Again, we can add a row to the source table, and see it replicated into the target table:

$ mysql commerce -e "insert into corder (order_id, customer_id, sku, price) values (7, 7, 'SKU-1002', 30)"

$ mysql commerce --binary-as-hex=false -e "select * from corder_view_redacted"
+----------+-------------+----------+
| order_id | customer_id | sku      |
+----------+-------------+----------+
|        1 |           1 | SKU-1001 |
|        2 |           2 | SKU-1002 |
|        3 |           3 | SKU-1002 |
|        4 |           4 | SKU-1002 |
|        5 |           5 | SKU-1002 |
|        6 |           6 | SKU-1002 |
|        7 |           7 | SKU-1002 |
+----------+-------------+----------+

What Happened Under the Covers #

As with MoveTables, a VReplication stream was formed for each of the Materialize workflows we created.

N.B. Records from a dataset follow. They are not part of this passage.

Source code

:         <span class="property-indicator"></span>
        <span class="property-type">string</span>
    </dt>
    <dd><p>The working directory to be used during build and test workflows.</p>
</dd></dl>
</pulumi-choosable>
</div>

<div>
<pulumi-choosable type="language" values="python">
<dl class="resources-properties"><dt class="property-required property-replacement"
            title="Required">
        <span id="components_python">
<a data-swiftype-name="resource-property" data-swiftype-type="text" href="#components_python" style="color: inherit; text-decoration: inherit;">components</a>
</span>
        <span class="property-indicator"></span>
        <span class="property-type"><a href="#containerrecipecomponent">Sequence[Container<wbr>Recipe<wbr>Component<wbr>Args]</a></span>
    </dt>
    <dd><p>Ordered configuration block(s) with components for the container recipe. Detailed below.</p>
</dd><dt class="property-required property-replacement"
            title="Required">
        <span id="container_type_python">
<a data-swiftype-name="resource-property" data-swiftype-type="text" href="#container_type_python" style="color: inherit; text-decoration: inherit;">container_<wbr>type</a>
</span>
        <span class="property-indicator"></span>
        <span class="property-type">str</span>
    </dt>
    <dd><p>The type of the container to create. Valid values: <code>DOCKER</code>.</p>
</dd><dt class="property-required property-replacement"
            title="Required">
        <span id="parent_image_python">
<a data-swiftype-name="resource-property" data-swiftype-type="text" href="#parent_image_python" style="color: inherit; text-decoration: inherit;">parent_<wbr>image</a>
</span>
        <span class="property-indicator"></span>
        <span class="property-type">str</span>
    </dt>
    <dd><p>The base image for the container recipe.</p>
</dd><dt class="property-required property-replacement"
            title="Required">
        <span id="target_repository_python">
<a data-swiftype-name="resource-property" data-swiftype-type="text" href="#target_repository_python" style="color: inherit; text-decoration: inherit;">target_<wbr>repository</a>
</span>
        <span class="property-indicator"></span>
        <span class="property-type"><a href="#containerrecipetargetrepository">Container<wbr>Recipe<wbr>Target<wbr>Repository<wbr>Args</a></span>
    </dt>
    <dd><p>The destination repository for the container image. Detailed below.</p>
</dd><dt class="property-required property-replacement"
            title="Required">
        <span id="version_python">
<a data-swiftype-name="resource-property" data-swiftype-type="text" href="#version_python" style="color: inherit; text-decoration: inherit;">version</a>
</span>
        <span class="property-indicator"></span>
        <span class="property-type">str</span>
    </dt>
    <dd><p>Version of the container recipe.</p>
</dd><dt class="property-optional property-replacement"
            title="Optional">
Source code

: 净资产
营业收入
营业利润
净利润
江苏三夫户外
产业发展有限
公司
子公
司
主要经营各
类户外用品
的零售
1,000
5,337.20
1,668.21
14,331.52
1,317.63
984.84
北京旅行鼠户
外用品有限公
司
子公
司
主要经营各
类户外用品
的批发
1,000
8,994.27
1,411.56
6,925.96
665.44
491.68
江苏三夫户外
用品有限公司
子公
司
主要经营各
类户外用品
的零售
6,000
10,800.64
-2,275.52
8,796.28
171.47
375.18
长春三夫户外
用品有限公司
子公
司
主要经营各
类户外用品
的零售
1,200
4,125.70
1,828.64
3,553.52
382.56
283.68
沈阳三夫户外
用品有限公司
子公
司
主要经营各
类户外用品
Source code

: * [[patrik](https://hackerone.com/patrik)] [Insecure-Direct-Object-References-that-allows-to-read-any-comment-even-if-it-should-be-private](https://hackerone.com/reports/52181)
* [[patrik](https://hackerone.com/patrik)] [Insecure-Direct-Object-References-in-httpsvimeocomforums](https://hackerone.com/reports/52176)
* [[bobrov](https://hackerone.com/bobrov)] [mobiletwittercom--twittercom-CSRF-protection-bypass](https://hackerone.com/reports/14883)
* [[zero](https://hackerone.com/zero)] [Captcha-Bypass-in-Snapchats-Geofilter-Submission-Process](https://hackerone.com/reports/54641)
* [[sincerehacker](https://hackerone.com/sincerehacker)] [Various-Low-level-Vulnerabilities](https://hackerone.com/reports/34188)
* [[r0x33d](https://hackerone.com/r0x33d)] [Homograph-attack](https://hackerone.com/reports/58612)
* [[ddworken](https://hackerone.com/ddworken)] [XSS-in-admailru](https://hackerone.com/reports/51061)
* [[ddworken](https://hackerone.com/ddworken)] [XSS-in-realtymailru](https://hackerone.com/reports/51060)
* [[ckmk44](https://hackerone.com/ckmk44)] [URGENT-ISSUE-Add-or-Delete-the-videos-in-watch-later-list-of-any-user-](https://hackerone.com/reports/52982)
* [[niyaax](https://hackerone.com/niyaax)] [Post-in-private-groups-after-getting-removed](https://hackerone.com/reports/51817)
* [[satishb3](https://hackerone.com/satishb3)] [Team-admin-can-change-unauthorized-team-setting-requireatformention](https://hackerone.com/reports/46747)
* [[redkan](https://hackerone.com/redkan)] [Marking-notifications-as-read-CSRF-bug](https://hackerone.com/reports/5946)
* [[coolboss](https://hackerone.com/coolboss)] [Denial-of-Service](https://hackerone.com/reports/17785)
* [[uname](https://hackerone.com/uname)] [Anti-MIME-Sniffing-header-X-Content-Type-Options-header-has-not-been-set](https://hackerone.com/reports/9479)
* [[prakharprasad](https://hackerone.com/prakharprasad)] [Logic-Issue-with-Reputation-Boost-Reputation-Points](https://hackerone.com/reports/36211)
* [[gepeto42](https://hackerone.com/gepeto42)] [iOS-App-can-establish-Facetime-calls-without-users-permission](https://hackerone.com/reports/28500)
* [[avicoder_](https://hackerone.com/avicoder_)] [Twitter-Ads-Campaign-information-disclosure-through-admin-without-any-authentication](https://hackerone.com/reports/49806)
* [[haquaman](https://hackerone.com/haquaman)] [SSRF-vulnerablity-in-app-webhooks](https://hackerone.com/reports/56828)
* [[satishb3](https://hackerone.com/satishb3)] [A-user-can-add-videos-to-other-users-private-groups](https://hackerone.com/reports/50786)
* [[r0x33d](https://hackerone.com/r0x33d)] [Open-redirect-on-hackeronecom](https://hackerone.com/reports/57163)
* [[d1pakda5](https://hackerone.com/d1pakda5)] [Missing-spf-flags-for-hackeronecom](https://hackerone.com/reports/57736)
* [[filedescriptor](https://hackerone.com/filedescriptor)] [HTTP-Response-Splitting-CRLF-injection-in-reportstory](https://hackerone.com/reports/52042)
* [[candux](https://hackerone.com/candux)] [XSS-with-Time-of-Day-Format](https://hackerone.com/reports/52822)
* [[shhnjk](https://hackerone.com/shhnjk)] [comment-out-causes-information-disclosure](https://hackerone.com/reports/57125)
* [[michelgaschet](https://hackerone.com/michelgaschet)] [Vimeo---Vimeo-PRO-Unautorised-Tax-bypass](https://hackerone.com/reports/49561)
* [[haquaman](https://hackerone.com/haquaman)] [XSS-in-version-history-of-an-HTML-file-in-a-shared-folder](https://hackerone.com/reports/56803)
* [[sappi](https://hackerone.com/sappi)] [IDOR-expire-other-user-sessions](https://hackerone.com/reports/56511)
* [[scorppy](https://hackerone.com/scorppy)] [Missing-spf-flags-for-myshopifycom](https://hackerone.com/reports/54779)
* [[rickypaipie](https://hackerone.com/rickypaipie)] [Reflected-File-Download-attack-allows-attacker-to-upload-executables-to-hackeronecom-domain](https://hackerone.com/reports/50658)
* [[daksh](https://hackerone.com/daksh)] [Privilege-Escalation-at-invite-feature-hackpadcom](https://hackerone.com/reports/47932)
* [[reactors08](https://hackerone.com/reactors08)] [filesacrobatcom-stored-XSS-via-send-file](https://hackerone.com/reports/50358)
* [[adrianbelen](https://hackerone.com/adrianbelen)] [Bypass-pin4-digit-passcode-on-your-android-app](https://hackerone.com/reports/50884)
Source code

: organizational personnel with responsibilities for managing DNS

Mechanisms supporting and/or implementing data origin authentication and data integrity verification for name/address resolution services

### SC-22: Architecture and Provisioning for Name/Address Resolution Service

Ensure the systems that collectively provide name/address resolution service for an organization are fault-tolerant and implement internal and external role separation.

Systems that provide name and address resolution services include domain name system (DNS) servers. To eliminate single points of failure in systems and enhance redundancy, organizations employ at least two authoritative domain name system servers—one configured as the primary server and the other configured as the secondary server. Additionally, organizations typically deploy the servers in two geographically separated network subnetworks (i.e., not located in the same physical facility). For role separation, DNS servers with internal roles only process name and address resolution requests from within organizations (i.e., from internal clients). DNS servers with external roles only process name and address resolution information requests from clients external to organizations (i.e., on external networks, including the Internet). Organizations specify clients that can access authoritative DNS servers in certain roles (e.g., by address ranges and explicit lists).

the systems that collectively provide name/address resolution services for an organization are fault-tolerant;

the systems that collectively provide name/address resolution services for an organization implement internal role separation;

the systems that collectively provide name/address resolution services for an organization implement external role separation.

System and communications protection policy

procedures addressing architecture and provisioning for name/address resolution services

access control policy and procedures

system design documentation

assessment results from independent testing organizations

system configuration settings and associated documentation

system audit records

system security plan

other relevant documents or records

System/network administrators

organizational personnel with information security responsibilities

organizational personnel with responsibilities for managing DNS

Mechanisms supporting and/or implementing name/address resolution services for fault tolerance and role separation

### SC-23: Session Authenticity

We can see these by inspecting the internal _vt.vreplication table on the target keyspace's primary tablet, e.g. in this case:

# We want to connect directly to the primary mysqld
$ SOCKETPATH=${VTDATAROOT}/$(vtctldclient GetTablets --keyspace=commerce --tablet-type=primary | awk '$1 sub(/zone1-/, "vt_") {print $1}')

$ mysql -u root -h localhost --socket=${SOCKETPATH}/mysql.sock --binary-as-hex=false -e "select * from _vt.vreplication\G"
*************************** 1. row ***************************
                   id: 2
             workflow: copy_corder_2
               source: keyspace:"commerce" shard:"0" filter:{rules:{match:"corder_view_redacted" filter:"select order_id, customer_id, sku from corder"}}
                  pos: MySQL56/4c89eede-8c68-11ed-a40a-6f1a36c22987:1-4764
             stop_pos: NULL
              max_tps: 9223372036854775807
  max_replication_lag: 9223372036854775807
                 cell:
         tablet_types:
         time_updated: 1672865504
transaction_timestamp: 1672865502
                state: Running
              message:
              db_name: vt_commerce
          rows_copied: 6
                 tags:
       time_heartbeat: 1672865504
        workflow_type: 0
       time_throttled: 0
  component_throttled:
    workflow_sub_type: 0

Cleanup #

As seen earlier, you can easily use the Workflow delete or Materialize cancel command to clean up a Materialize workflow when it's no longer needed.

While this deletes the Materialize VReplication stream, the actual source and target tables are left unchanged and in the same state they were at the moment the VReplication stream was deleted.